Figure 3. — Chromosome 23 CNV in *Leishmania donovani*. A, Log₂-transformed 9515/9551 (top) and 9518/9551 (bottom) reads ratio for nonoverlapping 5-kb genomic windows on chromosome 23. The numbers 1 and 2 indicate the position of the probes used for Southern blot hybridization. B, Southern blot of *L. donovani* DNA digested with PvuII and hybridized with probe 1 (MRPA) and 2 (LdBPK_231370) shown in panel A. Lane 1, *L. donovani* 9551; lane 2, *L. donovani* 9515; lane 3, *L. donovani* 9518. Abbreviations: CNV, copy number variation; MRPA, multidrug resistance protein A.

In addition to CNVs we also monitored for SNVs. A total of 97 SNVs (3 indels and 94 single nucleotide polymorphisms [SNPs]) were counted in the coding sequences of both 9515 and 9518 in comparison to 9551 (Figure 4A). Seventy-seven SNPs were heterozygous and 17 were homozygous, 13 of which were shared by both strains (Figure 4A, Supplementary Table 2). The majority of homozygous SNPs were in hypothetical proteins and in kinases. Similarly, the 77 heterozygous SNPs were found predominantly in genes coding for hypothetical proteins or membrane proteins such as amastins and transporters (Supplementary Table 3), but none that would suggest a role in resistance.
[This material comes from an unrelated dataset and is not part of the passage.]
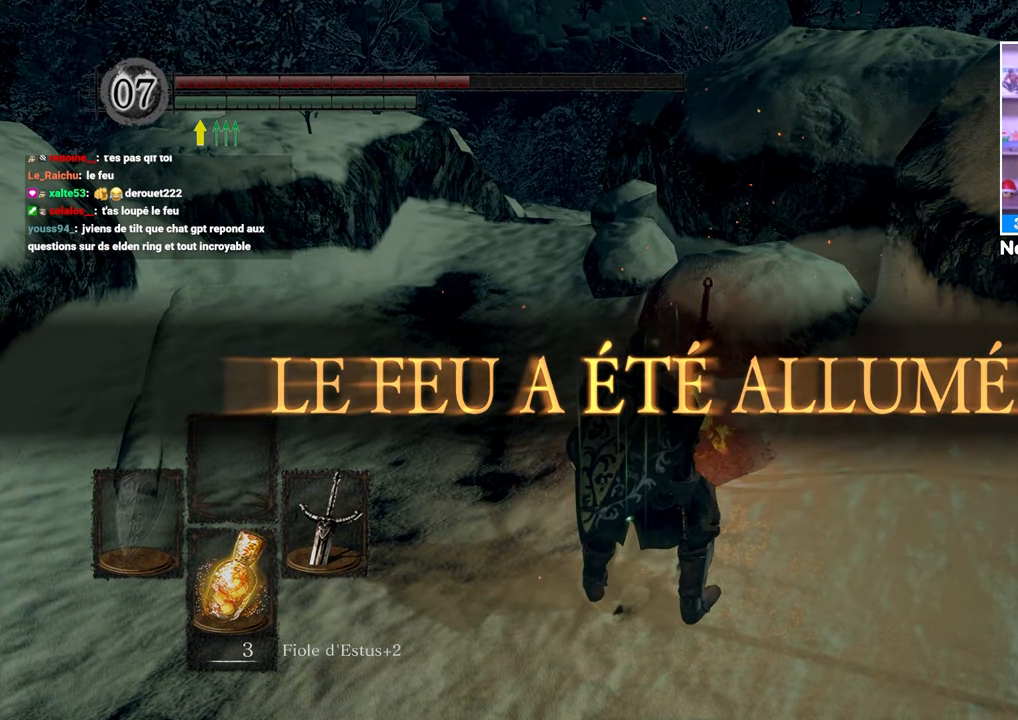
{"dt_ms": 500, "buttons": [], "left_stick": "center", "right_stick": "center", "button_events": [[367, "A", "down"], [450, "A", "up"]]}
We could not find mutations in either the coding sequences or intergenic regions of genes coding for trypanothione biosynthesis. Consistent with this lack in mutations, the gamma glutamylcysteine synthetase (GSH1) gene was similarly expressed in the 3 strains (Supplementary Figure 2). The 3 indels were homozygous and shared by both resistant strains (Figure 4A) and one of those homozygous indels consists of a dinucleotide TC insertion in the AQP1 gene at position 7735 of chromosome 31 (Figure 4B, Supplementary Table 3). Chromosome 31 is tetraploid (Figure 2B) and its 4 alleles contained the TC indel in both resistant lines. This insertion in AQP1 was also noted by Imamura et al [24], and was detected in many resistant isolates, including the ISC5 group. This dinucleotide insertion did not modulate the level of AQP1 transcripts (Supplementary Figure 2). This indel is stable as our clinical isolates are routinely passaged in drug-free medium and the indel is maintained.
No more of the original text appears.